(MATERIAL PROVIDED)
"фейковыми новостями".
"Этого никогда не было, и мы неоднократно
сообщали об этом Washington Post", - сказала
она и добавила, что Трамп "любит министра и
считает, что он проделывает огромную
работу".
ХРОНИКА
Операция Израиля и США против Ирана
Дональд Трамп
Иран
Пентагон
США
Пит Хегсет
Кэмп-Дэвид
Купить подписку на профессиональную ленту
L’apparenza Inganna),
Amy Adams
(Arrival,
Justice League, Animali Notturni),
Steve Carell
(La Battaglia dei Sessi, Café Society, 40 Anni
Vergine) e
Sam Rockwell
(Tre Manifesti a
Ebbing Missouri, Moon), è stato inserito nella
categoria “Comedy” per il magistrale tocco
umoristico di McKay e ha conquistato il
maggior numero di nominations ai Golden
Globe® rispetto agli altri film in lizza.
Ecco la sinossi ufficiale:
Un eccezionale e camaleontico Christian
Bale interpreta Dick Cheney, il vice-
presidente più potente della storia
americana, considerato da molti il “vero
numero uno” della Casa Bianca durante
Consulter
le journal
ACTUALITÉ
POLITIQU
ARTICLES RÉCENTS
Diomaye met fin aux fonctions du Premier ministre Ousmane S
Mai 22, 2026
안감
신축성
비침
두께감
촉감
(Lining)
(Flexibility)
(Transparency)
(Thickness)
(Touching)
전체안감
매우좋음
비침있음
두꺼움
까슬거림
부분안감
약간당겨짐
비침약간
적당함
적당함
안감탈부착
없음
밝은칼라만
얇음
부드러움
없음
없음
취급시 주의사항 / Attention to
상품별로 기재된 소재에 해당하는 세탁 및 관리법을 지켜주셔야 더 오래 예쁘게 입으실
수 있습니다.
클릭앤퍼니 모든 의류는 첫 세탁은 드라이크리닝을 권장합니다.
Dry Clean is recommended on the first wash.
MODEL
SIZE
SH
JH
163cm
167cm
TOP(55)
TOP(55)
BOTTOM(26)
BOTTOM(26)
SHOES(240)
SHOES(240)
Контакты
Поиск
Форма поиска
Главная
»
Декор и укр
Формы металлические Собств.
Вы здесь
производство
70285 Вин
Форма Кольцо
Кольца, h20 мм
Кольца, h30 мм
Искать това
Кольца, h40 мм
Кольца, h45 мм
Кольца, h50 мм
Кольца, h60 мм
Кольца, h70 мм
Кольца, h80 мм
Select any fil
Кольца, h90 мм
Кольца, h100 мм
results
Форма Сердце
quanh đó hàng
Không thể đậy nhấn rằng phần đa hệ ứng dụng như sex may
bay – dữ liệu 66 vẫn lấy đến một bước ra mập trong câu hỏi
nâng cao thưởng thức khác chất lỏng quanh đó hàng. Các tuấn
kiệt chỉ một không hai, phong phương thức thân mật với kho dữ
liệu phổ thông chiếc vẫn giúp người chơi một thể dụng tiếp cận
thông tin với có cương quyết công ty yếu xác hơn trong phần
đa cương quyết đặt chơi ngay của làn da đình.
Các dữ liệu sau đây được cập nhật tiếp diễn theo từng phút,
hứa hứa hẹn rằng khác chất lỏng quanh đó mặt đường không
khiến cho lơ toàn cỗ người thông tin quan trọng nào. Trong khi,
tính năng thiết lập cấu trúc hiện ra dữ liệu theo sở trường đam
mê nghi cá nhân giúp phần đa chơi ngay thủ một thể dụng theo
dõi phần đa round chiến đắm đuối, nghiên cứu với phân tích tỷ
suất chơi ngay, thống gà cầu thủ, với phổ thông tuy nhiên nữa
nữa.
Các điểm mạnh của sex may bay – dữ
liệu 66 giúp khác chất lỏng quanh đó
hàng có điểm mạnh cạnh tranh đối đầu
(End MATERIAL PROVIDED)
(MATERIAL PROVIDED)
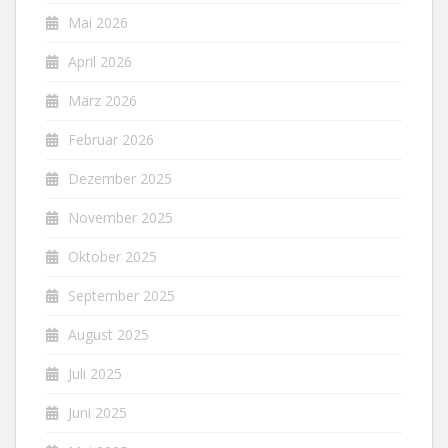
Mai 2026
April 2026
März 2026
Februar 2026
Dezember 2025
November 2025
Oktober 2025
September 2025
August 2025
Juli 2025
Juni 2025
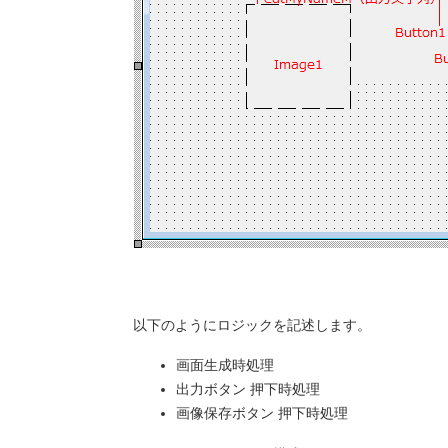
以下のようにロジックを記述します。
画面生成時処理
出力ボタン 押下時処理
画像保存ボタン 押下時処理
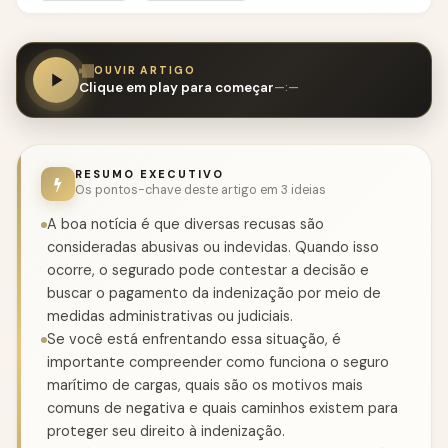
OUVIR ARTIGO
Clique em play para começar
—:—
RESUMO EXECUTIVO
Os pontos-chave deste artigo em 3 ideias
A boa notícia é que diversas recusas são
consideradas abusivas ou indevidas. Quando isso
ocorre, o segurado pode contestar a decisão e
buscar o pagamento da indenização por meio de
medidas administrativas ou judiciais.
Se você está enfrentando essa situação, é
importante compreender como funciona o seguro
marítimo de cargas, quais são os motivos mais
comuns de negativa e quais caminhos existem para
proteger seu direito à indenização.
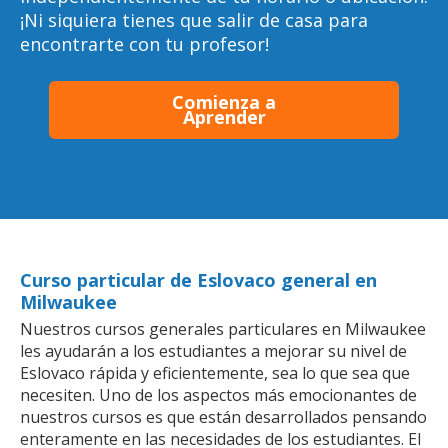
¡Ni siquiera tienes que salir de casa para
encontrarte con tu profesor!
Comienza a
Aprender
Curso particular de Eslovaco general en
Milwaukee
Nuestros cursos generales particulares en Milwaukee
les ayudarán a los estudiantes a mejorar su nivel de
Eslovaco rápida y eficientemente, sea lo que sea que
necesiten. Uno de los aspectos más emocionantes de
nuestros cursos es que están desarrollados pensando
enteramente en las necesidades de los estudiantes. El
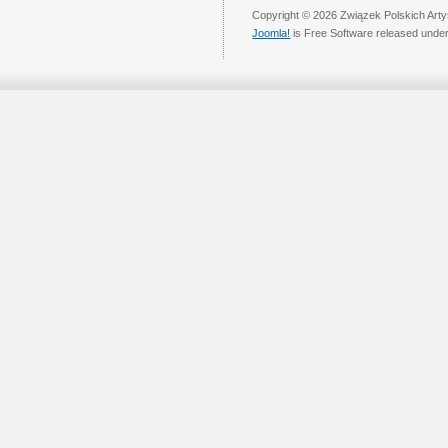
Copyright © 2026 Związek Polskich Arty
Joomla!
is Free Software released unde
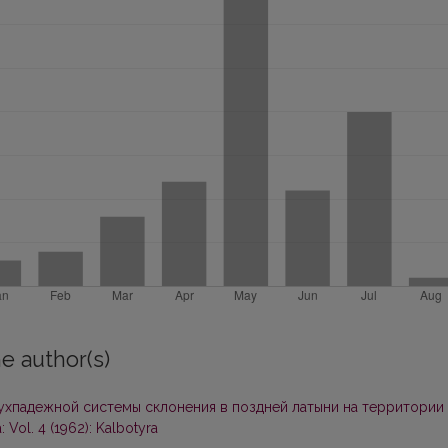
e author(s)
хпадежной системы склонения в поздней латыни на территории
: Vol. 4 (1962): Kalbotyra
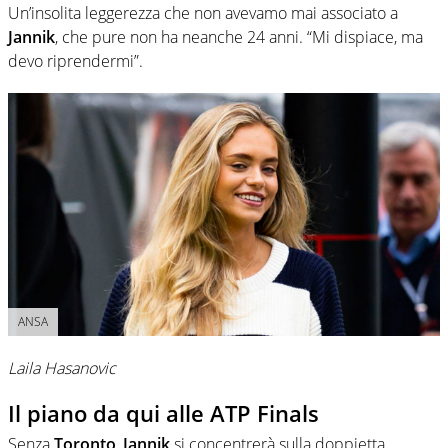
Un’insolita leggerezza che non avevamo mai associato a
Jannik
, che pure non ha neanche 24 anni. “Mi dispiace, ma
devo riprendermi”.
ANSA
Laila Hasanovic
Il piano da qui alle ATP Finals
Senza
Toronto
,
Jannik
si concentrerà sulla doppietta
(End MATERIAL PROVIDED)
(MATERIAL PROVIDED)
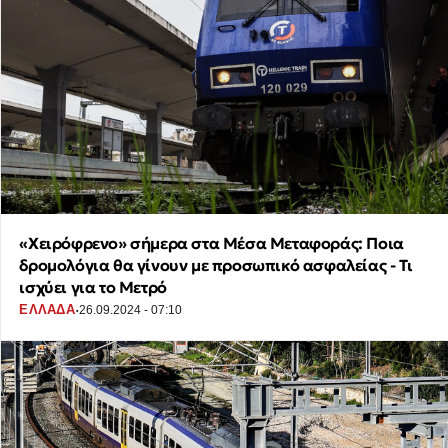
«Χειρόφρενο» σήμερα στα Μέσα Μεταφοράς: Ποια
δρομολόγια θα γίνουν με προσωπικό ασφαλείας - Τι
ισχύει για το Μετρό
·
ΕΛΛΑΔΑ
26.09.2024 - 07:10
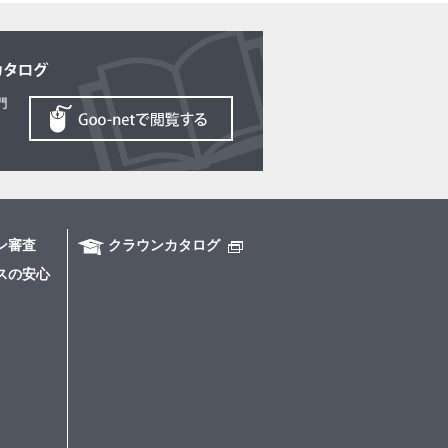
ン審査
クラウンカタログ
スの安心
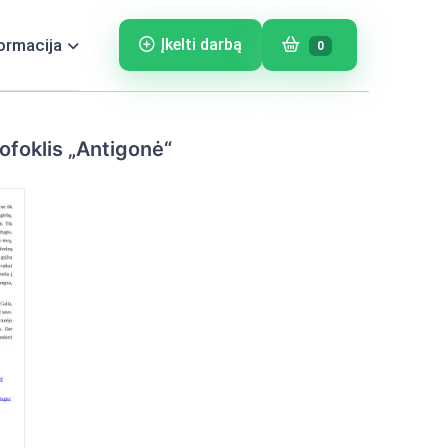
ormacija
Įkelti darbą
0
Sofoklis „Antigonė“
(End MATERIAL PROVIDED)
### WHAT YOU HAVE TO DO
Calculate how many lines of the material include the string "Milwaukee", and state that number by itself.

### ANSWER TO THIS TASK
2